Let $S = \{X_1, X_2 \cdots X_k\}$ where $X_i \in [0,100]$ be the multiset of grades for a given class. A $\textit{scale}$ $S'$ of $S$ is some other multiset $S'=\{\phi(X_1), \phi(X_2), \cdots \phi(X_k)\}$ where $\phi:[0,100] \to [0,100]$ is some function. We say a scale is fair if $\phi$ is monotone increasing. Given two fair scales $S'$ and $S''$ with respective scale-functions $\phi, \psi$, we say $S'$ is fairer than $S''$ if $\sum_i |\phi(X_i) - X_i| \leq \sum_i |\psi(X_i) - X_i|$

Let us suppose that the professor wants to scale the grades such that the mean grade is $70 \pm 5 \%$. Given the above definitions, which scale function $\phi$ should he choose to ensure the scale is as fair as possible? If there's not a simple function that always works, is there an algorithm or a strategy that might be helpful?

This is, of course, but one model. There's also issues of subjectivity associated with the word "fairness". Perhaps there's some notion of "fairness" that this model doesn't quite capture. If so, please mention it. My opinion is that the "fairest" way of scaling is ensuring that the scaling preserves the original order, and disturbs the original dataset as little as possible.

### Work request A
According to the grade-scaling passage, what property must the function φ have for a scale to count as fair?
### Work request B
Extend the grade-scaling passage with a few more sentences that follow on from its final sentence.
The material that comes after this has no connection to the grade-scaling passage.

### Given data

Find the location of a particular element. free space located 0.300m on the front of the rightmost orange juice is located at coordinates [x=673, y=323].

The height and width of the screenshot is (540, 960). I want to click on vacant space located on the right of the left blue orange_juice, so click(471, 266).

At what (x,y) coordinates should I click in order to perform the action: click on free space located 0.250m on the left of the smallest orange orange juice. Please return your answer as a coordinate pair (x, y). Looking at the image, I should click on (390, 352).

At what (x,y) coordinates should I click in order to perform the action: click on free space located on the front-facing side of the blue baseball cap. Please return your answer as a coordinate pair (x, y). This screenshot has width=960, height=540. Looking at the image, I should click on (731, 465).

### Task output A
φ must be monotone increasing.

### Task output B
One other possible notion (which you may consider if you are interested in, but not specifically the one I've chosen to ask about) is considering the double sum $$\sum_{i,k} \left||\phi(X_i) - X_i| - |\phi(X_k) - X_k|\right|$$ and trying to minimize this among all possible (fair/monotone) scale functions $\phi$. With my original model above, a scale is "fair" if it doesn't disturb the original dataset much. With this above model, a scale may disturb the original dataset a lot, but it still might be quite fair so long as students' grade are all altered a similar amount (for instance, a fixed scale of $20$%).

Feel free to discuss other mathematically rigorous notions of "fair" scaling which you believe are pertinent, or possibly cite relevant literature.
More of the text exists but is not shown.